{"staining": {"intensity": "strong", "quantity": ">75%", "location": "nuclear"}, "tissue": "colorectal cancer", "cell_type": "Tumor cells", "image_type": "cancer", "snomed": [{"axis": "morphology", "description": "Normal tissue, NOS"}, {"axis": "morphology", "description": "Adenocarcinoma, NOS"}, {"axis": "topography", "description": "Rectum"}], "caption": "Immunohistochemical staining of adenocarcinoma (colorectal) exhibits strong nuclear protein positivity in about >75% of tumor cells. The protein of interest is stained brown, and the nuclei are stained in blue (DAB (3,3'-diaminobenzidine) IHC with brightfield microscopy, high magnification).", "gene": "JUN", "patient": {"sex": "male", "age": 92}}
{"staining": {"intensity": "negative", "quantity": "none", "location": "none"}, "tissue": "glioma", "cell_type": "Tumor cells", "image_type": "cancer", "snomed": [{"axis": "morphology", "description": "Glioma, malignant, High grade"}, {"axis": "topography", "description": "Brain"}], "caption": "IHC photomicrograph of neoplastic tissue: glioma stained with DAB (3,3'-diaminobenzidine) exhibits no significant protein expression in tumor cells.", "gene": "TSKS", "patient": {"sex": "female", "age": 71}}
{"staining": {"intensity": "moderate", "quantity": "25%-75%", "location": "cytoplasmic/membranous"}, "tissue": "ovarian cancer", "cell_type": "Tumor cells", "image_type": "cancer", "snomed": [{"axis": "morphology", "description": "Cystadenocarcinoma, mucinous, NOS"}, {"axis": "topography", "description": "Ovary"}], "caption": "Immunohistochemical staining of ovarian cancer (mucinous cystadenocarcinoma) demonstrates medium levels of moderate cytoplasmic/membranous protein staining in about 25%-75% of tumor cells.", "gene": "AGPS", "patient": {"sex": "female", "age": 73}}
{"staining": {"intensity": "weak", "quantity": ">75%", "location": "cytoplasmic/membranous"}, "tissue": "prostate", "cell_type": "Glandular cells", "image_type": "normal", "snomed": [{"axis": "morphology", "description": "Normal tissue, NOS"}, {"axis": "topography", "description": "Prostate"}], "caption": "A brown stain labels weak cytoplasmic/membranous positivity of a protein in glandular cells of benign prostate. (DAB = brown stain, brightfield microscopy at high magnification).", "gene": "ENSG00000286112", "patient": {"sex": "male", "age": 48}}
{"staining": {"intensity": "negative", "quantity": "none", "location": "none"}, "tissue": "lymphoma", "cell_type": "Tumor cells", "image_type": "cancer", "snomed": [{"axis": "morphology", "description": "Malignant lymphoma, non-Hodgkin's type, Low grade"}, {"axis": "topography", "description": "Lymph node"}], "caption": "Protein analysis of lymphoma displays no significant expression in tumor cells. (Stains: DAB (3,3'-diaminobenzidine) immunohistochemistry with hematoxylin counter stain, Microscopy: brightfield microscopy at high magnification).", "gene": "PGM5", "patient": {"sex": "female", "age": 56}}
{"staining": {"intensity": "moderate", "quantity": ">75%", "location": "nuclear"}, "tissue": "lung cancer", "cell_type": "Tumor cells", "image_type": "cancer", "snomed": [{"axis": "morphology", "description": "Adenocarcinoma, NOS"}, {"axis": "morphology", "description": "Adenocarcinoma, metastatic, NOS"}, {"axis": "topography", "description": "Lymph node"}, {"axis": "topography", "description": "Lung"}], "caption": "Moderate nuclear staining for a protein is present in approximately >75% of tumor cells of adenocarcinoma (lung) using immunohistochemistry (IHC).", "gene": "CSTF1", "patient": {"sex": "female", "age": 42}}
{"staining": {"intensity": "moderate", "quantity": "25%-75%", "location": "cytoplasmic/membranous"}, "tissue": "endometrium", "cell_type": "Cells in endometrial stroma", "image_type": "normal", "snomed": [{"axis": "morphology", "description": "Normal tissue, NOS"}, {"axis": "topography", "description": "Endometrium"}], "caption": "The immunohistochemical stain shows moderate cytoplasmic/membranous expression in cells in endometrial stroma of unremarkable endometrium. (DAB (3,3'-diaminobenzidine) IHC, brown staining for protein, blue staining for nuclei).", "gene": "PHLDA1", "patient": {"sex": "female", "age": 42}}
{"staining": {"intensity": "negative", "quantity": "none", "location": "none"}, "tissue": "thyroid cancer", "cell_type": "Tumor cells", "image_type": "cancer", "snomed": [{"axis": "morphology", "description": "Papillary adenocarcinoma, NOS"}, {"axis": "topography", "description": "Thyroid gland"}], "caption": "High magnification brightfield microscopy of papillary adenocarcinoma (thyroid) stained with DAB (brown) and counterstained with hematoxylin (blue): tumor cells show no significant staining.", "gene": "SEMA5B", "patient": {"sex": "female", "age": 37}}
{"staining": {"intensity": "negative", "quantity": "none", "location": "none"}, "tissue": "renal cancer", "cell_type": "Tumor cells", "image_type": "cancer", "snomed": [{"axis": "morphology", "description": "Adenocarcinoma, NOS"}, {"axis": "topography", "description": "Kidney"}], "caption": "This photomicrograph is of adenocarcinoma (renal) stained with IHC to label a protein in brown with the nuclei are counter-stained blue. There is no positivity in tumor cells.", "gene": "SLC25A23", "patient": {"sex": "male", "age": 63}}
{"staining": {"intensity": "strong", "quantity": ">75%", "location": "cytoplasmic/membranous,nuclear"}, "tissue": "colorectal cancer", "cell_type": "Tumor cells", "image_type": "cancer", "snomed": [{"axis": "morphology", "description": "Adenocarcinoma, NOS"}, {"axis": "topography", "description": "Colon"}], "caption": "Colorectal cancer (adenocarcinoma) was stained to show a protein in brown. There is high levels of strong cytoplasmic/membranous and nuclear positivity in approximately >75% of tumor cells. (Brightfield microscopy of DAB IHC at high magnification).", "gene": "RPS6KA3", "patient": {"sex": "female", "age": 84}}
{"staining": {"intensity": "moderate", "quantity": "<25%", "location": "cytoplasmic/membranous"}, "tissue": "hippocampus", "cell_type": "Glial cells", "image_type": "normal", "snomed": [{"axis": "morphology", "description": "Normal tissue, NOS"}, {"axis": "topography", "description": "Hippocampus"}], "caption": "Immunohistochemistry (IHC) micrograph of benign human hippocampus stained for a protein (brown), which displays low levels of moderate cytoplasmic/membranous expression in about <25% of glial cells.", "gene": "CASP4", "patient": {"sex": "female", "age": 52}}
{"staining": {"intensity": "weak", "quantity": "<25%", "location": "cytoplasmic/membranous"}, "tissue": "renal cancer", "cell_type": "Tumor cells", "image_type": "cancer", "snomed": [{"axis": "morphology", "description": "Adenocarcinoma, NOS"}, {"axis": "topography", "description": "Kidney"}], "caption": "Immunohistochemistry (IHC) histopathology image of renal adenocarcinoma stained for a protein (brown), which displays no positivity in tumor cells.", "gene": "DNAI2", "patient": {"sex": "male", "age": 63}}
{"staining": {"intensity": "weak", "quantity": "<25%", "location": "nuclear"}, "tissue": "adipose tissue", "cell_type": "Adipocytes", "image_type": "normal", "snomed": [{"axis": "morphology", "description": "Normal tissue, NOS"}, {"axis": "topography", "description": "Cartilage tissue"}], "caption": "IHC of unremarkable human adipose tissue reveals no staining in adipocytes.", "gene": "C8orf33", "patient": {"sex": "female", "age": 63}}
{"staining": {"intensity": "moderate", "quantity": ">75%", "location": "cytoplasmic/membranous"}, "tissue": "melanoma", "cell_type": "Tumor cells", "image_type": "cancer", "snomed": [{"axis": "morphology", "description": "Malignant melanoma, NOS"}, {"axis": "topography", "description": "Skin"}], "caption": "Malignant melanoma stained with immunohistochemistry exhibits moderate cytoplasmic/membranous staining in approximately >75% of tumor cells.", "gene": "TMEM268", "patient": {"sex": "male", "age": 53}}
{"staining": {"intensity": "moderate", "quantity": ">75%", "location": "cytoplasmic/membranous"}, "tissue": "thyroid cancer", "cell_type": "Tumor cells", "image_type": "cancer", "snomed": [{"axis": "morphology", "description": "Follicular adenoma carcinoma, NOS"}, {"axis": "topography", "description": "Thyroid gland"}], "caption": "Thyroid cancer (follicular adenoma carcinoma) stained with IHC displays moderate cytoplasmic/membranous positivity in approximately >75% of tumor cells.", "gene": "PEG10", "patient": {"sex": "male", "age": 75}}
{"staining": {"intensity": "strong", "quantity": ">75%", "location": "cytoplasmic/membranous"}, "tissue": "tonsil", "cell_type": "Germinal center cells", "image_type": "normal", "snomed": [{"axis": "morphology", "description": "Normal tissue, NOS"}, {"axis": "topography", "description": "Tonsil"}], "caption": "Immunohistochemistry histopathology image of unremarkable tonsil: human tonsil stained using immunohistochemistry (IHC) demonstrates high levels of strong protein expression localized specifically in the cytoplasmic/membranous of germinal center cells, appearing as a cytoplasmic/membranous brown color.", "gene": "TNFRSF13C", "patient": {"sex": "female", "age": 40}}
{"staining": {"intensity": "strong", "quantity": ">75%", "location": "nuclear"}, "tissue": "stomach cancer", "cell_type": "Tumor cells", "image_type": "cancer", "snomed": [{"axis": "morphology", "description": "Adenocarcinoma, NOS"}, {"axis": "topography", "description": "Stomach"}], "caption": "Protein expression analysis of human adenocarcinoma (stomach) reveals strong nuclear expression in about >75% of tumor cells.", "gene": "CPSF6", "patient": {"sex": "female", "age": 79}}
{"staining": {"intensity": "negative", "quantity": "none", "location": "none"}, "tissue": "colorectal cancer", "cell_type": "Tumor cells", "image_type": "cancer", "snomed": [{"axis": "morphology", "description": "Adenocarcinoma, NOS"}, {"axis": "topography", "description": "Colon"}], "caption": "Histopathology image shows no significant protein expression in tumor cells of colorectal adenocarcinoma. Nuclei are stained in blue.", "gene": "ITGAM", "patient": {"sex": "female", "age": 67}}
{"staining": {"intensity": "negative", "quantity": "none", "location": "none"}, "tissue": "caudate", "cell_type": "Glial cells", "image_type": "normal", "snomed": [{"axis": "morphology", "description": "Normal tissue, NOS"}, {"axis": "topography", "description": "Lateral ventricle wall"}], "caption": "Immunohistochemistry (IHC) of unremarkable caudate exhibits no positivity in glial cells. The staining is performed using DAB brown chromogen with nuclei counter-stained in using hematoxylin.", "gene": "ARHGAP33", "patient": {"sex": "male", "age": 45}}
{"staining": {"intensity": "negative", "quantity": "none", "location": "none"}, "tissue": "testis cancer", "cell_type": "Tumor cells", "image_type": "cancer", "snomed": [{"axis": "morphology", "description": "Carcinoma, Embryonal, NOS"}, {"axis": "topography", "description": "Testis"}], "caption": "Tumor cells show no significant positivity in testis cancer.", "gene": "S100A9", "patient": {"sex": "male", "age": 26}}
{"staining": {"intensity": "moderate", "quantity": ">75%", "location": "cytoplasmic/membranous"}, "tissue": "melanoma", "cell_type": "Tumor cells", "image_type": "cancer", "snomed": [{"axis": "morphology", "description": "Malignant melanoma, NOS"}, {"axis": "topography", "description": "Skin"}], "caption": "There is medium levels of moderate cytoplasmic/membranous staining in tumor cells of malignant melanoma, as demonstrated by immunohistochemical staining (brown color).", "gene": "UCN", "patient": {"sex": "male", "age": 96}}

**WORK ITEM**
A verbatim transcription is needed of the lines above, starting at the line with "immunohistochemical stain shows" and ending at the line with "photomicrograph is of", both included, and of nothing else.

**OUTPUT FOR THIS TASK**
{"staining": {"intensity": "moderate", "quantity": "25%-75%", "location": "cytoplasmic/membranous"}, "tissue": "endometrium", "cell_type": "Cells in endometrial stroma", "image_type": "normal", "snomed": [{"axis": "morphology", "description": "Normal tissue, NOS"}, {"axis": "topography", "description": "Endometrium"}], "caption": "The immunohistochemical stain shows moderate cytoplasmic/membranous expression in cells in endometrial stroma of unremarkable endometrium. (DAB (3,3'-diaminobenzidine) IHC, brown staining for protein, blue staining for nuclei).", "gene": "PHLDA1", "patient": {"sex": "female", "age": 42}}
{"staining": {"intensity": "negative", "quantity": "none", "location": "none"}, "tissue": "thyroid cancer", "cell_type": "Tumor cells", "image_type": "cancer", "snomed": [{"axis": "morphology", "description": "Papillary adenocarcinoma, NOS"}, {"axis": "topography", "description": "Thyroid gland"}], "caption": "High magnification brightfield microscopy of papillary adenocarcinoma (thyroid) stained with DAB (brown) and counterstained with hematoxylin (blue): tumor cells show no significant staining.", "gene": "SEMA5B", "patient": {"sex": "female", "age": 37}}
{"staining": {"intensity": "negative", "quantity": "none", "location": "none"}, "tissue": "renal cancer", "cell_type": "Tumor cells", "image_type": "cancer", "snomed": [{"axis": "morphology", "description": "Adenocarcinoma, NOS"}, {"axis": "topography", "description": "Kidney"}], "caption": "This photomicrograph is of adenocarcinoma (renal) stained with IHC to label a protein in brown with the nuclei are counter-stained blue. There is no positivity in tumor cells.", "gene": "SLC25A23", "patient": {"sex": "male", "age": 63}}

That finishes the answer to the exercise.